Vue de l’Espace Darwin
En retournant vers le centre, arrêtez-vous donc devant le célèbre Miroir d’eau de la ville : cette gigantesque fontaine de près de 4 000 mètres carrés a été conçue en 2006, en référence à la place Saint-Marc de Venise, qui se transforme les jours de pluie en surface brillante. Les enfants s’amusent comme des fous dans ce bassin profond de quelques centimètres ; les adultes, quant à eux, entretiennent quotidiennement son statut de lieu le plus photographié de la ville. À noter : du 20 au 24 septembre 2017, le sculpteur franco-argentin Pablo Reinoso installera six volumineuses sculptures sur le Miroir d’eau, dont les formes évoqueront des bancs aux lattes devenues spaghetti vivants. Une magie supplémentaire pour ce lieu unique.
Dans le cadre de la Biennale d'architecture, d'urbanisme et de design Agora
En retournant vers le centre, n’oubliez pas de consacrer votre ultime visite au musée des Arts décoratifs et du Design, où se tient la très amusante exposition « Oh couleurs ! ». Elle explore avec facétie les gammes de couleurs utilisées par les grands industriels (Tupperware par exemple), sur les drapeaux (un petit jeu de reconnaissance s’impose), par les créateurs de mode (ou pour une écharpe de supporter !), pour les architectures de Le Corbusier, ou encore pour les rouges à lèvres d’Olivier Saillard.
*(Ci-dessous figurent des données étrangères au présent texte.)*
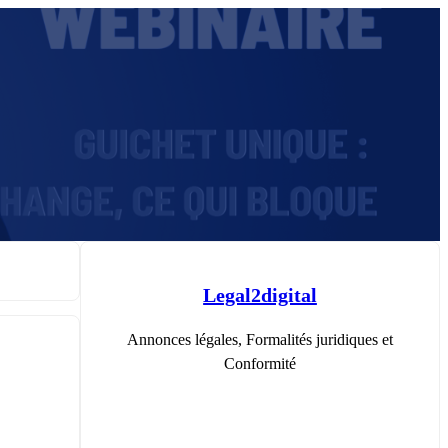
Legal2digital
Annonces légales, Formalités juridiques et
Conformité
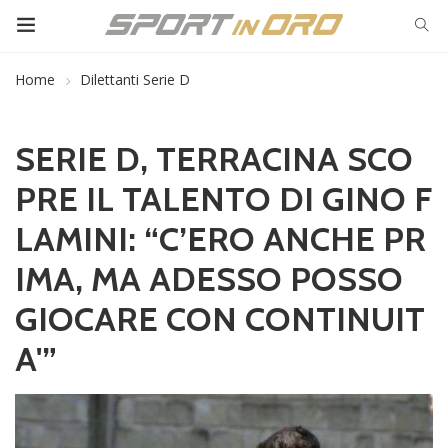
Home
Dilettanti Serie D
SERIE D, TERRACINA SCO
PRE IL TALENTO DI GINO F
LAMINI: “C’ERO ANCHE PR
IMA, MA ADESSO POSSO
GIOCARE CON CONTINUIT
A'”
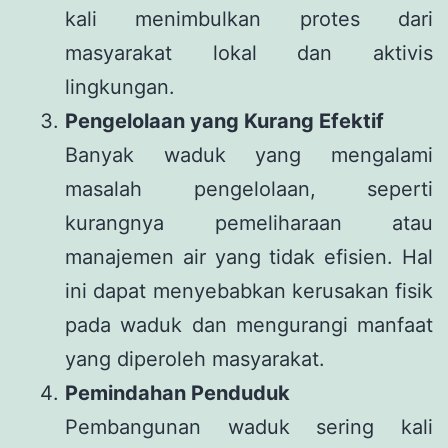
kali menimbulkan protes dari
masyarakat lokal dan aktivis
lingkungan.
Pengelolaan yang Kurang Efektif
Banyak waduk yang mengalami
masalah pengelolaan, seperti
kurangnya pemeliharaan atau
manajemen air yang tidak efisien. Hal
ini dapat menyebabkan kerusakan fisik
pada waduk dan mengurangi manfaat
yang diperoleh masyarakat.
Pemindahan Penduduk
Pembangunan waduk sering kali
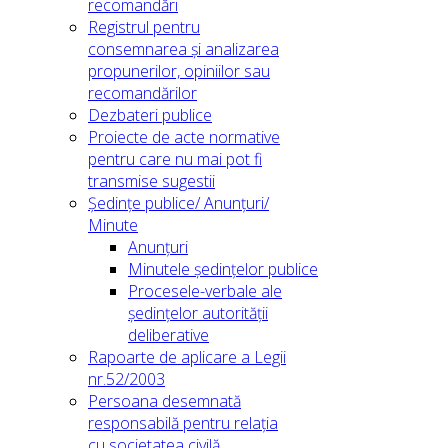
recomandări
Registrul pentru
consemnarea și analizarea
propunerilor, opiniilor sau
recomandărilor
Dezbateri publice
Proiecte de acte normative
pentru care nu mai pot fi
transmise sugestii
Ședințe publice/ Anunțuri/
Minute
Anunțuri
Minutele ședințelor publice
Procesele-verbale ale
ședințelor autorității
deliberative
Rapoarte de aplicare a Legii
nr.52/2003
Persoana desemnată
responsabilă pentru relația
cu societatea civilă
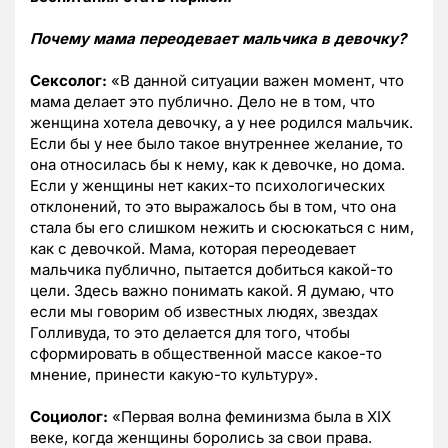
Почему мама переодевает мальчика в девочку?
Сексолог:
«В данной ситуации важен момент, что
мама делает это публично. Дело не в том, что
женщина хотела девочку, а у нее родился мальчик.
Если бы у нее было такое внутреннее желание, то
она относилась бы к нему, как к девочке, но дома.
Если у женщины нет каких-то психологических
отклонений, то это выражалось бы в том, что она
стала бы его слишком нежить и сюсюкаться с ним,
как с девочкой. Мама, которая переодевает
мальчика публично, пытается добиться какой-то
цели. Здесь важно понимать какой. Я думаю, что
если мы говорим об известных людях, звездах
Голливуда, то это делается для того, чтобы
сформировать в общественной массе какое-то
мнение, принести какую-то культуру».
Социолог:
«Первая волна феминизма была в XIX
веке, когда женщины боролись за свои права.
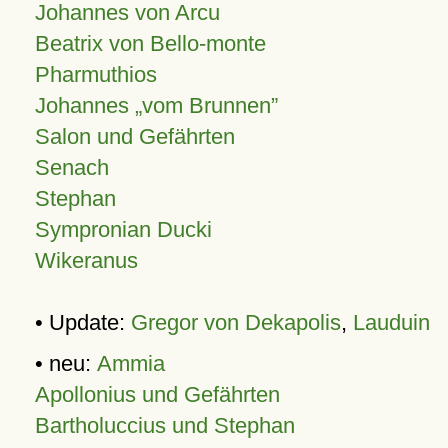
Johannes von Arcu
Beatrix von Bello-monte
Pharmuthios
Johannes
vom Brunnen
Salon und Gefährten
Senach
Stephan
Sympronian Ducki
Wikeranus
• Update:
Gregor von Dekapolis
,
Lauduin
• neu:
Ammia
Apollonius und Gefährten
Bartholuccius und Stephan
C’est donc un véritable arc-en-ciel, qui dessine une histoire des objets du XXe siècle joyeusement désordonnée. Une pépite, avant de rejoindre la gare où vous dégusterez peut-être un dernier petit cannelé.
Le jaune du Sud
Coll. Musée des Arts décoratifs et du Design / © MADD Bordeaux — J.C. Garcia
En savoir plus
Toute la programmation de la saison « Paysages » est à retrouver sur www.paysagesbordeaux2017.fr/
Paris-Bordeaux : en route !
Départs de Paris Montparnasse, le samedi à 8h52
Retour le dimanche à 18h04
Où se loger ?
Mama Shelter Bordeaux
Pour comprendre l’esprit de renouveau de Bordeaux, rien de tel que cette nouvelle adresse centrale, dotée de 97 chambres et d’un rooftop où se pressent les branchés. Petit-déjeuner fastueux, masques de super-héros à disposition dans les chambres, le tout dans un bâtiment industriel de 1930 reconverti en bonbonnière minimaliste.